_Exercise description_:
Copy all of the entries below word for word, omitting the pictures from your reproduction.
==========
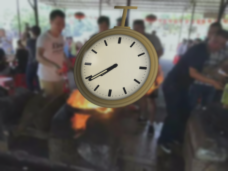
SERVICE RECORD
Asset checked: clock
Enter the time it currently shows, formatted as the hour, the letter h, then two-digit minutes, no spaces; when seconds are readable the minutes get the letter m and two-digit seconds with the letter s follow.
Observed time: 7h39
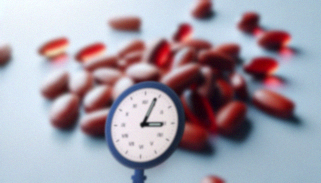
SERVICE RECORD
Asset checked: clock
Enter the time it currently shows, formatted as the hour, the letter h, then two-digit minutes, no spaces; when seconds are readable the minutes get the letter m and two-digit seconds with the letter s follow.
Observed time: 3h04
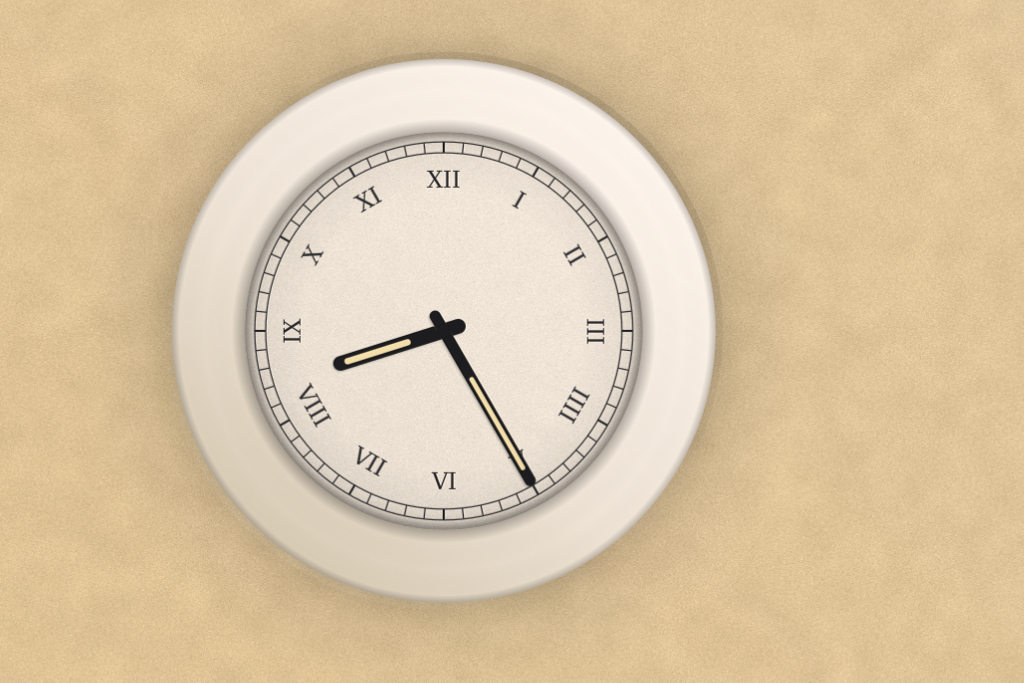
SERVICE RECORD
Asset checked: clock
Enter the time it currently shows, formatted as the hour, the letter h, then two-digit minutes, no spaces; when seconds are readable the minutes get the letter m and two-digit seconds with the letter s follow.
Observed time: 8h25
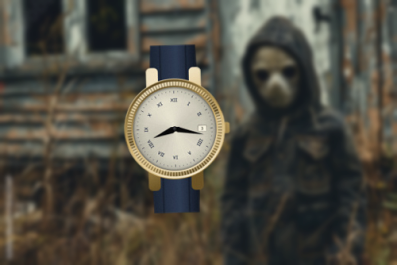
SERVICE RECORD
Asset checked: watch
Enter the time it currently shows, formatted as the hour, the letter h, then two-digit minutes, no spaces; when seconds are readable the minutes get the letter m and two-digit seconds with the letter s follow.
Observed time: 8h17
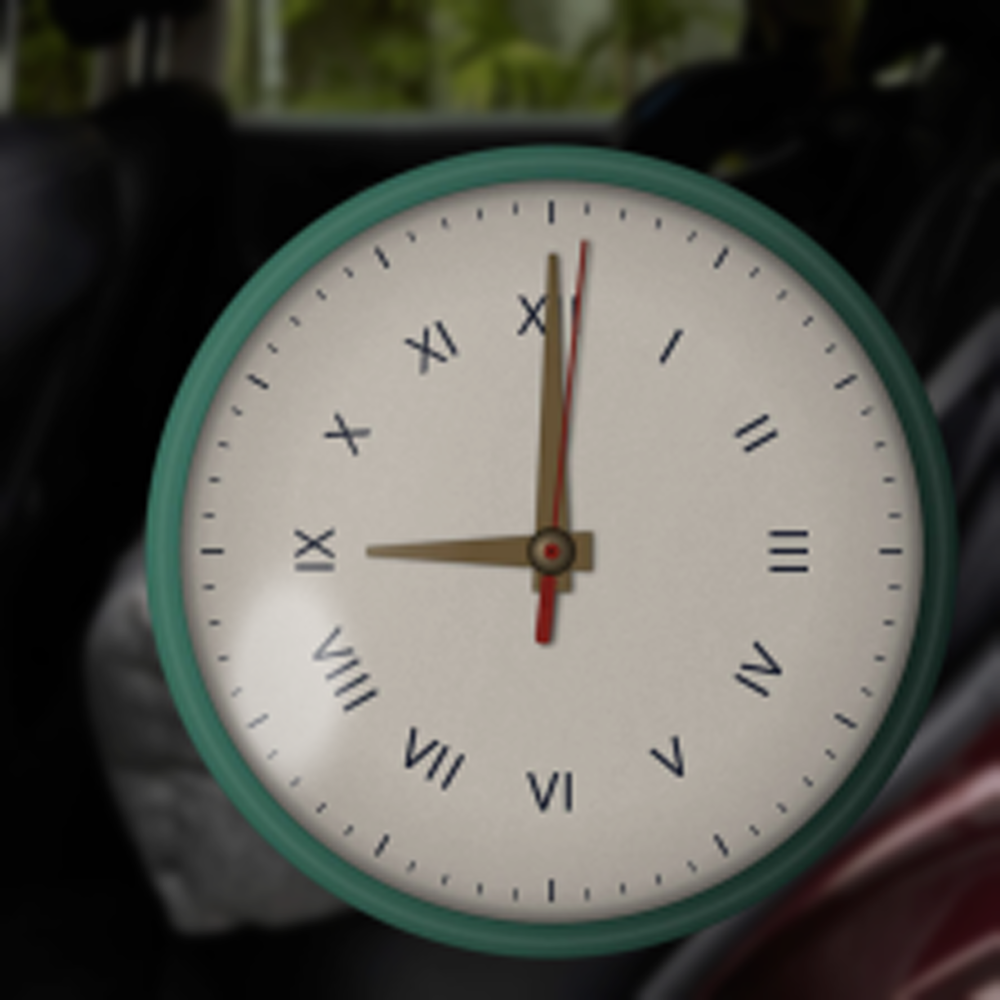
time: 9:00:01
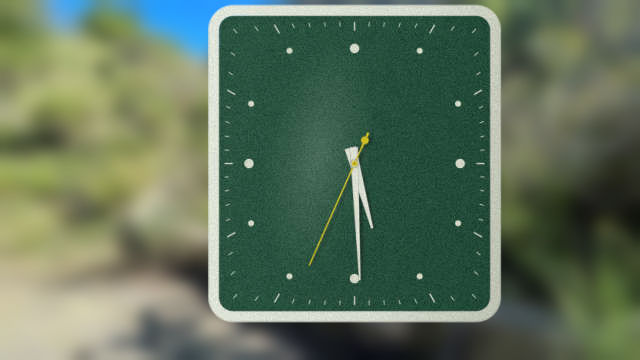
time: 5:29:34
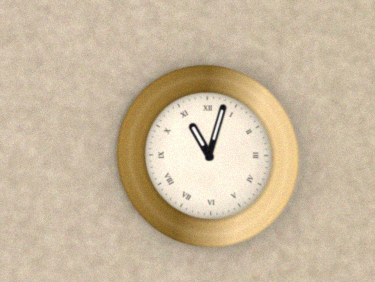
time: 11:03
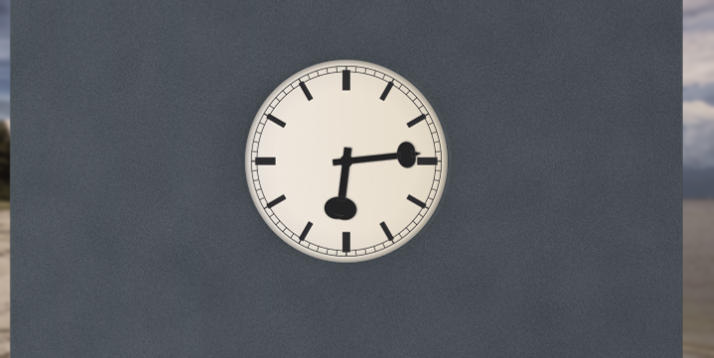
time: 6:14
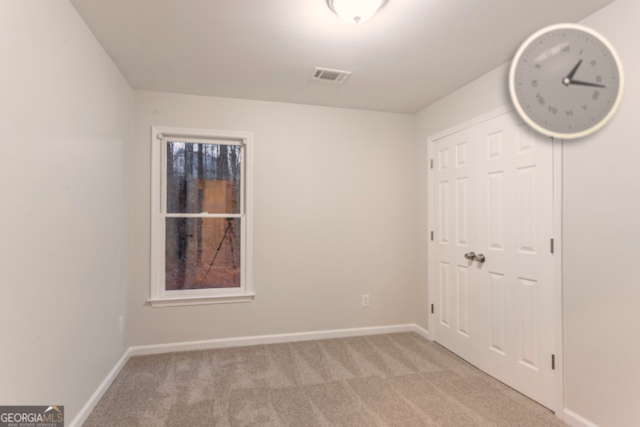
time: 1:17
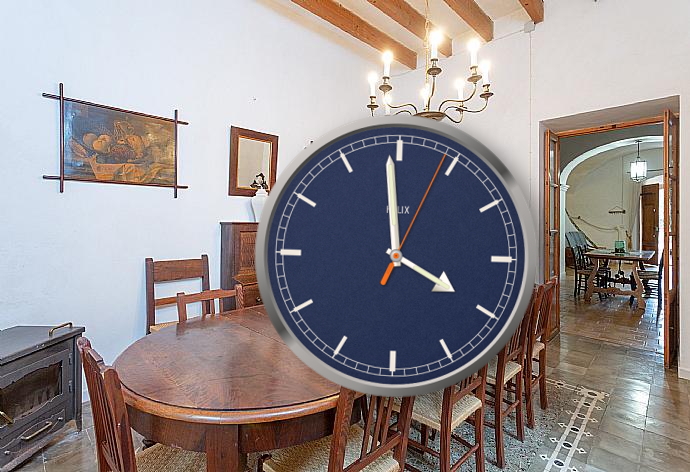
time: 3:59:04
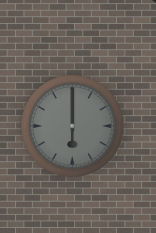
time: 6:00
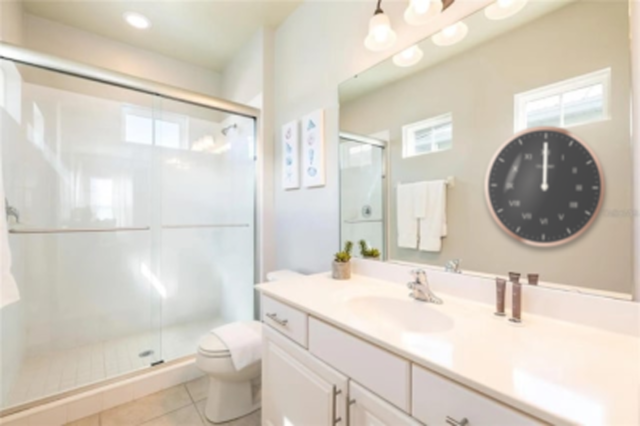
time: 12:00
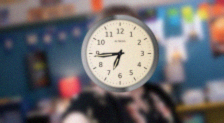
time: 6:44
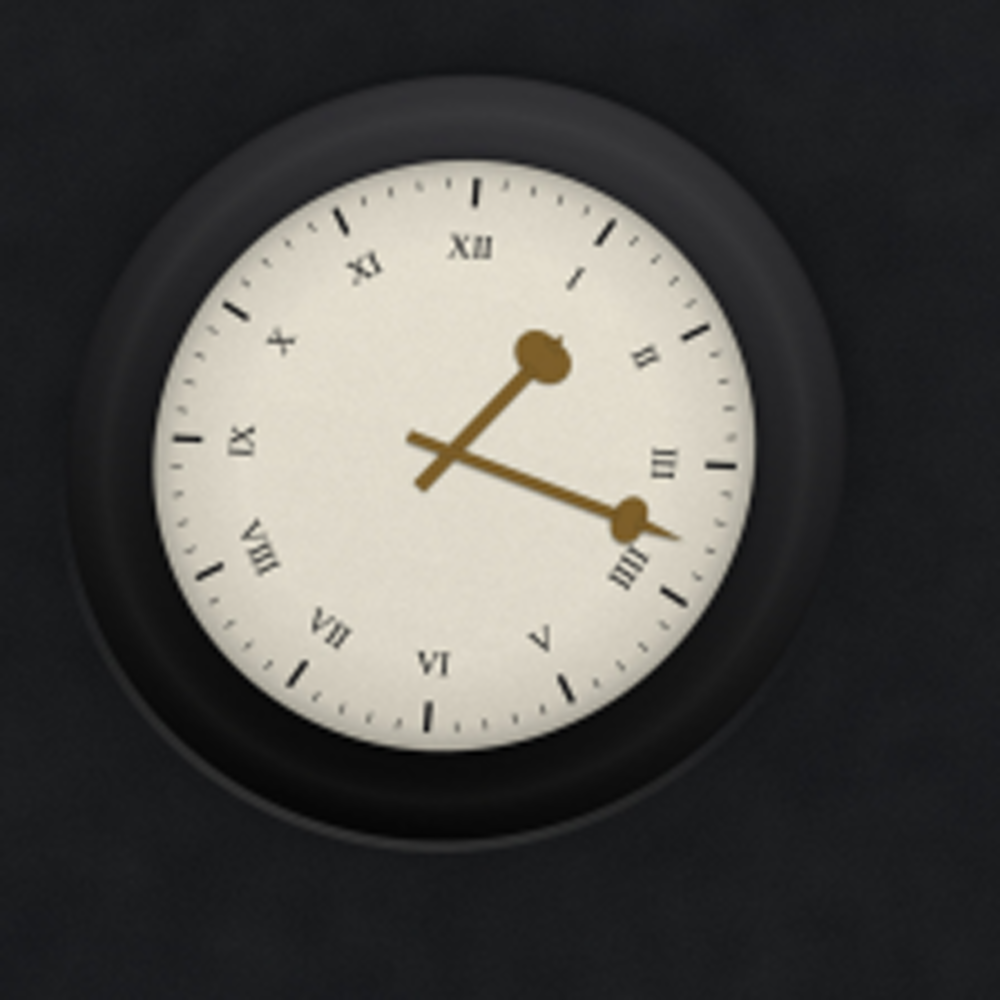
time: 1:18
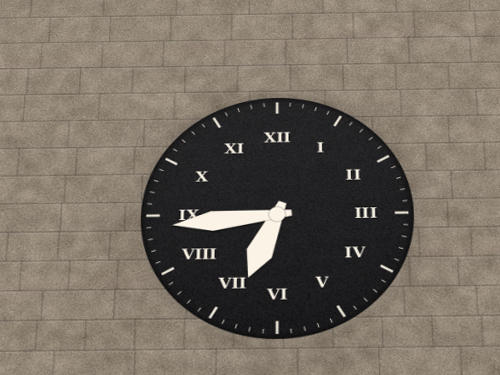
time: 6:44
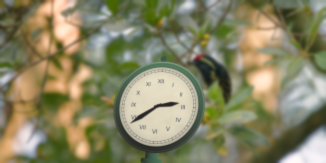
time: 2:39
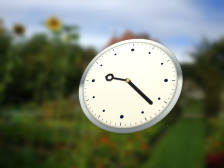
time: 9:22
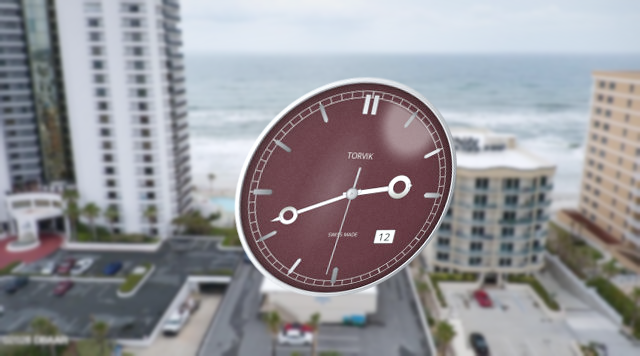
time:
==========
_The output_:
SERVICE RECORD
Asset checked: clock
Enter the time it currently shows, formatted as the hour, the letter h, then two-digit minutes, no spaces; when seconds are readable the minutes get the letter m and two-digit seconds with the letter s follow.
Observed time: 7h39
SERVICE RECORD
Asset checked: clock
Enter the time it currently shows, formatted as the hour, the letter h, then two-digit minutes, no spaces; when seconds are readable the minutes get the letter m and two-digit seconds with the letter s follow.
Observed time: 3h04
SERVICE RECORD
Asset checked: clock
Enter the time it currently shows, formatted as the hour, the letter h, then two-digit minutes, no spaces; when seconds are readable the minutes get the letter m and two-digit seconds with the letter s follow.
Observed time: 8h25
SERVICE RECORD
Asset checked: watch
Enter the time it currently shows, formatted as the hour, the letter h, then two-digit minutes, no spaces; when seconds are readable the minutes get the letter m and two-digit seconds with the letter s follow.
Observed time: 8h17
time: 9:00:01
time: 5:29:34
time: 11:03
time: 6:14
time: 1:17
time: 3:59:04
time: 6:00
time: 12:00
time: 6:44
time: 1:18
time: 6:44
time: 2:39
time: 9:22
time:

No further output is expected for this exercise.